Sure, I was in that comment. What you said is true, too, and given how much of this is driven by greed and not need, I would even say it's more important.
But the effect on the product matters, too, of course. Not just quality and bloat wise, but in a way it's like saying we no longer need to know how to read and write, we all get a butler and just ask them what a text says, or to write letters for us. Because the butler is smarter than any human, and it's so convenient. I'm ironically "with the Catholic Church" (not really, but you know) on this one because I see people/companies who want to be like the Catholic Church in the middle ages, and even without those, how sheer laziness can plunge us into some idiocratic abyss.
> I also worry about the debasement of value of human work. Looking at history, say of the weavers, it didn't work out to well for them when the powered loom came along.
They eventually moved on to other things, because that was the only option. And the world is better with the power loom. It's scary but we still have to embrace that eventually pretty much all valuable labour will be automated, and by then our society and economy needs to have been restructured for supporting humans providing 0 economic value.
> They eventually moved on to other things, because that was the only option.
Yes, but then whole swathes of the English countryside (and then the Indian countryside) was plunged into destitution for generations and it took rebellions, massacres and revolutions to get something like comfortable living.
Yeah there was no system in place then to ensure those who were left without means to survive would be able to survive.

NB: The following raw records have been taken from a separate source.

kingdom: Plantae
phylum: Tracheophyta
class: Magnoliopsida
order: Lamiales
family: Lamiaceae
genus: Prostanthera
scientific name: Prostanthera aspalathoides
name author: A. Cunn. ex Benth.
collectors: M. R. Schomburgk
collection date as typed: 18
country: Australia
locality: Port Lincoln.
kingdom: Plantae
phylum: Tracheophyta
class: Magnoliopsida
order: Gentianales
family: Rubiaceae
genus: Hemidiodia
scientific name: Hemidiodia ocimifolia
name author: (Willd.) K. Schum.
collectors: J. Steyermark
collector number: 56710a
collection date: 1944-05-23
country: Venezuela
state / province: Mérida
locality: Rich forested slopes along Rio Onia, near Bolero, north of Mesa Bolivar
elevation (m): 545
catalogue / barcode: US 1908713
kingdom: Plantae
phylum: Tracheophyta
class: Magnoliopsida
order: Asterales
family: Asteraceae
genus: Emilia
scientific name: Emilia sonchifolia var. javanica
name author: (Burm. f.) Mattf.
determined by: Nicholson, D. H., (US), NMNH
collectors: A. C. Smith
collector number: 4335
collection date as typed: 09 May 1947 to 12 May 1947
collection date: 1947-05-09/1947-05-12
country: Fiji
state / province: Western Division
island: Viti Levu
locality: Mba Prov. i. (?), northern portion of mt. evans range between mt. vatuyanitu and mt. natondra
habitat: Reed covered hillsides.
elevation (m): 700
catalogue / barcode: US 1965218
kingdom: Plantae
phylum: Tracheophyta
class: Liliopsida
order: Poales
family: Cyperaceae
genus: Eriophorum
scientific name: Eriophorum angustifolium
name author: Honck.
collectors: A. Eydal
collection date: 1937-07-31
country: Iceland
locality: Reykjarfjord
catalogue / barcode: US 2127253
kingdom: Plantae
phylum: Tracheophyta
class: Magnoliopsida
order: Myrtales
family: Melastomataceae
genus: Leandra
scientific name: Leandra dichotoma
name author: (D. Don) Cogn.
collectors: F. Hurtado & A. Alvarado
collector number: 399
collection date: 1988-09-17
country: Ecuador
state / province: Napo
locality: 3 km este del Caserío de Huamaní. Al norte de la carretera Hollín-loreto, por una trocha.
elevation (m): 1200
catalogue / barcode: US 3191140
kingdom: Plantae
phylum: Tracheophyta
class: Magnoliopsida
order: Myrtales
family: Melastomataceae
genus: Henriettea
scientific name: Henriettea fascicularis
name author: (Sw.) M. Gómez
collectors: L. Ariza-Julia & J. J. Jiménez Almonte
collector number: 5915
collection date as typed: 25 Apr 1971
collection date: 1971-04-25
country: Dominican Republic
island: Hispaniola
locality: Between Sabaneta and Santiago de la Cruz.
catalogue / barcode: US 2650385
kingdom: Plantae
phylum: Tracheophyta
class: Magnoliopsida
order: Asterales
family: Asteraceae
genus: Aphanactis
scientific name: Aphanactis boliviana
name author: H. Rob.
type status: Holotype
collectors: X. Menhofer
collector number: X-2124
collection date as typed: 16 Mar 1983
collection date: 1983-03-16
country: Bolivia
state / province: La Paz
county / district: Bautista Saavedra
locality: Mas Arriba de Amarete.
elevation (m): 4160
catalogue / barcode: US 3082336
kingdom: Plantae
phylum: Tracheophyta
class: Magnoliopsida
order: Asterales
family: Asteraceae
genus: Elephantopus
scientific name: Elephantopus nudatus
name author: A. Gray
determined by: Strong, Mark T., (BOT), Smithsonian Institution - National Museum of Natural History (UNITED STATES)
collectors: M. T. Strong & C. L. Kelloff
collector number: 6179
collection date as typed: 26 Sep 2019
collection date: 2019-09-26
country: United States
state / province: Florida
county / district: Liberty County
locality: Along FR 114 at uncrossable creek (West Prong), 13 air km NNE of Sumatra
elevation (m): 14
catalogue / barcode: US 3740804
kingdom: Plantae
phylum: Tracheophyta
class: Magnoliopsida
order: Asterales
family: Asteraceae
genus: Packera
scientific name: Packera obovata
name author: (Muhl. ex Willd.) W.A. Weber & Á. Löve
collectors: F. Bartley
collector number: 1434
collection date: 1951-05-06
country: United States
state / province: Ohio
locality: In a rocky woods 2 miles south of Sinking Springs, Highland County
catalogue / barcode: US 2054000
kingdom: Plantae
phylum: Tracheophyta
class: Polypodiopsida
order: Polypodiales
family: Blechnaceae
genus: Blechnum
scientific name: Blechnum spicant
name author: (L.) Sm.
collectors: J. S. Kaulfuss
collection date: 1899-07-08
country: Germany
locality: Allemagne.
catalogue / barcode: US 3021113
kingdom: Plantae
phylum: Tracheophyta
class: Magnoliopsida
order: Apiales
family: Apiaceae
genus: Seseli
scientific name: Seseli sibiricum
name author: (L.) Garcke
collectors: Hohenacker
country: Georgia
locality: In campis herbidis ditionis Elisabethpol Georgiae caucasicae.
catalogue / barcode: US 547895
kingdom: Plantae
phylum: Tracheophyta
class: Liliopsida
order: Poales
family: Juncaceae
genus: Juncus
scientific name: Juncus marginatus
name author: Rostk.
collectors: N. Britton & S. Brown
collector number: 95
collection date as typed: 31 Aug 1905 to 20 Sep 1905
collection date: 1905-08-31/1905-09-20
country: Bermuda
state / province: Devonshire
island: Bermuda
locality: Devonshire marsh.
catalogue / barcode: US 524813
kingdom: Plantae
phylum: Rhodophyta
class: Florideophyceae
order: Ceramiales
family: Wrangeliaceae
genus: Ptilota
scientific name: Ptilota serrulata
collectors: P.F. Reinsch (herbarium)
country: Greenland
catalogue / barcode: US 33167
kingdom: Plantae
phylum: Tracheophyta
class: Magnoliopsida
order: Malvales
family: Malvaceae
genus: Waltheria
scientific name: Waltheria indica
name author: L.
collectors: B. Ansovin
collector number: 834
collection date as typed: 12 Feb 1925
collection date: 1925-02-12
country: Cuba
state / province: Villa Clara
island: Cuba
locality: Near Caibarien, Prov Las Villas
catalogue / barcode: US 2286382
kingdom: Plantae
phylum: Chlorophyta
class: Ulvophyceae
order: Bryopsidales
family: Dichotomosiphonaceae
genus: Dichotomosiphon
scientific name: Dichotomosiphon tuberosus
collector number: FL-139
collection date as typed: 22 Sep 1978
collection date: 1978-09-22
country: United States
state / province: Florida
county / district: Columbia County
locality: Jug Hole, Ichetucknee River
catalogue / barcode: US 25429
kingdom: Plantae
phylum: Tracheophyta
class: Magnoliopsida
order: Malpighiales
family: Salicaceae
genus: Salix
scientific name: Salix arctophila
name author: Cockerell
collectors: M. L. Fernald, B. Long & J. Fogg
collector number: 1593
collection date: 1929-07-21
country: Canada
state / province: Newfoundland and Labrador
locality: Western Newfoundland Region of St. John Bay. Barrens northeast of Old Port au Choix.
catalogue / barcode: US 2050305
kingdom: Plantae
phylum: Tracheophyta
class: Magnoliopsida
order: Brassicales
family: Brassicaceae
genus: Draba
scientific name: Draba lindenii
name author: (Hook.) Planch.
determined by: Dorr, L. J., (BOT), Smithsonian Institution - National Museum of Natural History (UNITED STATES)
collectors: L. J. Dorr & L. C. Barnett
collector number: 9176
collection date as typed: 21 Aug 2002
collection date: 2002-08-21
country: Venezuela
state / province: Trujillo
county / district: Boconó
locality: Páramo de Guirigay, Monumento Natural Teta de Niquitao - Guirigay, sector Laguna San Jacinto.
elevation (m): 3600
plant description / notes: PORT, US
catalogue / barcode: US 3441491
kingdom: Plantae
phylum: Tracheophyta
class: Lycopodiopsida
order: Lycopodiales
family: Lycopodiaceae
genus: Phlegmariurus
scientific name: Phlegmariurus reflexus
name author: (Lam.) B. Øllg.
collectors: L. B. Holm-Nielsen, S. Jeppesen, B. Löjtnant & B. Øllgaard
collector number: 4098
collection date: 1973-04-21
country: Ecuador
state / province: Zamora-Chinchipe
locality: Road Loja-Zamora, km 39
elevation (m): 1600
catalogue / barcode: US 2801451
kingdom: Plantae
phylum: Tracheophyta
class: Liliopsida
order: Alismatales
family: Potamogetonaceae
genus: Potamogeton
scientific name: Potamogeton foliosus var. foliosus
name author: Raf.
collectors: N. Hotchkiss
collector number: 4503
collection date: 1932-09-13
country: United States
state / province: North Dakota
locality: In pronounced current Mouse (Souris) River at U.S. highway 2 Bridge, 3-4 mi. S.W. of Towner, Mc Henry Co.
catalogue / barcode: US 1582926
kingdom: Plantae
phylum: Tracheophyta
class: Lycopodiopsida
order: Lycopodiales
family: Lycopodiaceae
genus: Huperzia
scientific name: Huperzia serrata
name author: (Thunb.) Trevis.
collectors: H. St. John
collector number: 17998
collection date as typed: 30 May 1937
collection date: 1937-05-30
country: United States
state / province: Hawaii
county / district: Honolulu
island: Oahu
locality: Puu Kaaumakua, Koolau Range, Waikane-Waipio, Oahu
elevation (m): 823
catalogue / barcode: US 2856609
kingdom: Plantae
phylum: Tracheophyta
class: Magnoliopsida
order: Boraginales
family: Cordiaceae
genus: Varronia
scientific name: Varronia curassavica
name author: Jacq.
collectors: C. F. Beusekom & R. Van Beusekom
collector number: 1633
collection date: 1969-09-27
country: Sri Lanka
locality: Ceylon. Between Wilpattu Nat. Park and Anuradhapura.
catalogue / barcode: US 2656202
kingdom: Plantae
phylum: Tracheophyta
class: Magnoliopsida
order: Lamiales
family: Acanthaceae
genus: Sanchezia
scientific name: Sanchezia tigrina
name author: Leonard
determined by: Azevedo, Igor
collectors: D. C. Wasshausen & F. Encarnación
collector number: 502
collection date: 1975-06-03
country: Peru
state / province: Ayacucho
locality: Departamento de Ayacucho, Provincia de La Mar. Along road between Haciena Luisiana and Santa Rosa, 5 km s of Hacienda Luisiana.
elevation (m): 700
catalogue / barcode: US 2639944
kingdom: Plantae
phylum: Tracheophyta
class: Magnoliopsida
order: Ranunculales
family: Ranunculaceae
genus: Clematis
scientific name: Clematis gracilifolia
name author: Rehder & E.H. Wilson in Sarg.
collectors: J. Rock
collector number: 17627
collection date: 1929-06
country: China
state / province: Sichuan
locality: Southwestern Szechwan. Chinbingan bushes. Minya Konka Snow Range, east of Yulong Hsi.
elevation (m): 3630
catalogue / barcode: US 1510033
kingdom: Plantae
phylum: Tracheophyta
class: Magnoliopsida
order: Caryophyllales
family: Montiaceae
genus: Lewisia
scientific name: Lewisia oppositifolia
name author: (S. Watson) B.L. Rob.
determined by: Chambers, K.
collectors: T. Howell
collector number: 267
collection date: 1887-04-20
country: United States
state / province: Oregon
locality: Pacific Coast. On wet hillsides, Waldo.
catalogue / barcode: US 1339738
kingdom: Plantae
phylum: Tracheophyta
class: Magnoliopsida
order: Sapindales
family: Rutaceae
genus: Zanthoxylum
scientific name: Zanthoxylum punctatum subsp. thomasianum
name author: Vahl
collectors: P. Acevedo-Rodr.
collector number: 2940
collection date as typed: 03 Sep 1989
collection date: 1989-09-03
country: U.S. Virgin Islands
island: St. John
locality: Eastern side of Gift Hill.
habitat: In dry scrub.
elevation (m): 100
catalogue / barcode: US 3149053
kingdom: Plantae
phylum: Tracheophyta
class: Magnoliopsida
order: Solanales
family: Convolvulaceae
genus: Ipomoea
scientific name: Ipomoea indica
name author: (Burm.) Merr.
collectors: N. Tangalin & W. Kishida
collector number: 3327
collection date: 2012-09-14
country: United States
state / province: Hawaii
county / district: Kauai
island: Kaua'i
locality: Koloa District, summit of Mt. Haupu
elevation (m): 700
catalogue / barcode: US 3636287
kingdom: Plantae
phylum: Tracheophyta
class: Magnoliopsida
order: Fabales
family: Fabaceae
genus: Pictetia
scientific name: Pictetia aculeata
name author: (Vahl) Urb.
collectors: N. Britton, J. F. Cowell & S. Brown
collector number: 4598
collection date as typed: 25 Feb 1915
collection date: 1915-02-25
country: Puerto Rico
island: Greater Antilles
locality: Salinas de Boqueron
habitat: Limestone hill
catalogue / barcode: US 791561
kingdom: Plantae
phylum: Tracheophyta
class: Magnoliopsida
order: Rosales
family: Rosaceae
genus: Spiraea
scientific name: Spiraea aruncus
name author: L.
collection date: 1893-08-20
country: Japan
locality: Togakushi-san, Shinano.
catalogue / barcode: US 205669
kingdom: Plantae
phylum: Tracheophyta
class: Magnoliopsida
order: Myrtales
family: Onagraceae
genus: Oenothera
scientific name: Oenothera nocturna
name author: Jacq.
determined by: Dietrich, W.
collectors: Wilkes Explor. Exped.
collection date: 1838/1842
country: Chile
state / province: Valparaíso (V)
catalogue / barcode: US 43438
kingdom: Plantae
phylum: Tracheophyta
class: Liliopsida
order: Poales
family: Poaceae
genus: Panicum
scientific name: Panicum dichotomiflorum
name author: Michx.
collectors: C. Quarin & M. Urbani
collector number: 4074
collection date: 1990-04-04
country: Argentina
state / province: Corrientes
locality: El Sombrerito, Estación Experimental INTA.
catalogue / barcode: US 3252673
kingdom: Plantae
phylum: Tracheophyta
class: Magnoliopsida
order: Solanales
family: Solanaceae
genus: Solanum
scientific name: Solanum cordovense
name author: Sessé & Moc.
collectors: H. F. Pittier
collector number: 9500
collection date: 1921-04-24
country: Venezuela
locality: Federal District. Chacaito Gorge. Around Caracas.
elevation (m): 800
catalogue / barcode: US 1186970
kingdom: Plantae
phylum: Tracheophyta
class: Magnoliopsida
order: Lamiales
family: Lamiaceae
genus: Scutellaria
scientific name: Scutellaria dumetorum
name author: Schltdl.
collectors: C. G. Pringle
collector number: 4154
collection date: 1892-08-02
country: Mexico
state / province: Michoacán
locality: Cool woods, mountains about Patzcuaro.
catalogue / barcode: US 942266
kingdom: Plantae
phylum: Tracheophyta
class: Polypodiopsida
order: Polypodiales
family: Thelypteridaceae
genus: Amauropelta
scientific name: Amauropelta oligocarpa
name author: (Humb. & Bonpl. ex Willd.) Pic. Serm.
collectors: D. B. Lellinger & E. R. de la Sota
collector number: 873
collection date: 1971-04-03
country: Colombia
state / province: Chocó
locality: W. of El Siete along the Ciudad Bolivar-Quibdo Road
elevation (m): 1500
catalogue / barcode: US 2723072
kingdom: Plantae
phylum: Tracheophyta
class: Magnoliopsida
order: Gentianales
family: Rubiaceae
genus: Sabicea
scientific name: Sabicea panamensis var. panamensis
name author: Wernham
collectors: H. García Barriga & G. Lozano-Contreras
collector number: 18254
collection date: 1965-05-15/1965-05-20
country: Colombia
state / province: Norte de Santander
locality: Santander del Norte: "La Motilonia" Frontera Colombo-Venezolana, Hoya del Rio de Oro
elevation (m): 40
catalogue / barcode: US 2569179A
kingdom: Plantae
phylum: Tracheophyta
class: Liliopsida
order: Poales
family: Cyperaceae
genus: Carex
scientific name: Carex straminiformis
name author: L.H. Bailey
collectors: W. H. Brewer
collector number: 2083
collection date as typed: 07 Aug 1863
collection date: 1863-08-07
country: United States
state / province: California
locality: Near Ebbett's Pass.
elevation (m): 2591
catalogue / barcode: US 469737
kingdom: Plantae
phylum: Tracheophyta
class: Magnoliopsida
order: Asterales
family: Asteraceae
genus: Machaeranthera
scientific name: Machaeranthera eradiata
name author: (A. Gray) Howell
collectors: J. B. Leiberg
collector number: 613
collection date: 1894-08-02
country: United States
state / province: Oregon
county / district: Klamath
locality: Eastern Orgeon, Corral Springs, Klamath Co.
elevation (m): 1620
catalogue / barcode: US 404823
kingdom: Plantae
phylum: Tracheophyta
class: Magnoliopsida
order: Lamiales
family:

Shouldn't be the case with the knowledge of that history and all this time we have to actually change things. We quite literally know that it's a matter of only a few years now before the vast amount of knowledge work (at least) is fully automated away; governments should be making changes to make the economic transition more smooth. It'd be highly irresponsible to not do so, and I dread that most will be irresponsible.
4 replies →
It's like climate change: Earth will survive. I and my family won't. Therefore we get wars.
>They eventually moved on to other things, because that was the only option.
Who is they? The majority of British textile workers experienced destitute conditions following industrialization.
That's one of my two gripes with AI:
1) It's posed to take over knowledge work, and yet our societies have no safety nets for the millions of knowledge workers.
2) It promotes superficial understanding. It sounds so convincing and compresses complex topics into a few messages, leaving users thinking they know more than they actually do.
1) Yes, that's a serious issues that needs to be addressed, but many are too high on the status quo, because freedom and meritocracy and self-determination and all that. Rather watch the world burn than give up the ability to be able to earn and own more than the next person.
2) That's up to users. Those who only want superficial understanding will get that, and those who want deep understanding will question more and ask for citations so they can verify.